Easmon was a founder and keen worker of the Aburi Botanical Gardens and also donated samples to Kew Gardens.

==Family==
In 1889, John Easmon married Annette Kathleen Smith (daughter of William Smith and the sister of Dr Robert Smith, Francis Smith, and Adelaide Casely-Hayford). The couple had two children: Macormack Charles Farrell Easmon and Kathleen Easmon Simango. Macormack Easmon was also a prominent Creole doctor. John Easmon's grandson in the Gold Coast, Charles Odamtten Easmon, became Chief Medical Officer in newly independent Ghana in 1964 and was Dean of the Medical School.
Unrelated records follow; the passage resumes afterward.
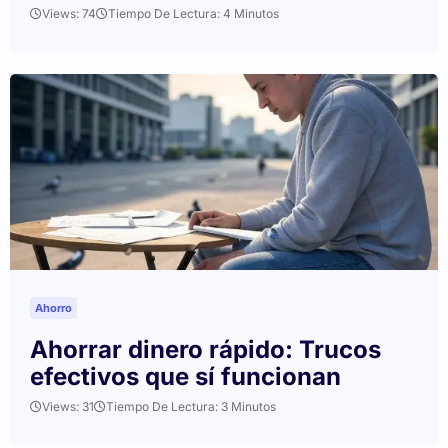
Views: 74
Tiempo De Lectura: 4 Minutos
Ahorro
Ahorrar dinero rápido: Trucos
efectivos que sí funcionan
Views: 31
Tiempo De Lectura: 3 Minutos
John Easmon's half-brother Albert Whiggs Easmon was a successful Creole doctor whose son, Raymond Sarif Easmon, was a doctor and poet.

== Death ==
Easmon died of pneumonia on 9 June 1900, aged 43, and was buried in Cape Coast.

==Sources==
- M. C. F. Easmon, "A Nova Scotian Family", Eminent Sierra Leoneans in the Nineteenth Century (1961).
- Adell Patton, Jr., "Dr. John Farrell Easmon: Medical Professionalism and Colonial Racism in the Gold Coast, 1856–1900", The International Journal of African Historical Studies, Vol. 22, No. 4 (1989), pp. 601–636.
- Adell Patton Jr., "The Easmon Episode", Physicians, Colonial Racism, and Diaspora in West Africa, pp. 93–122.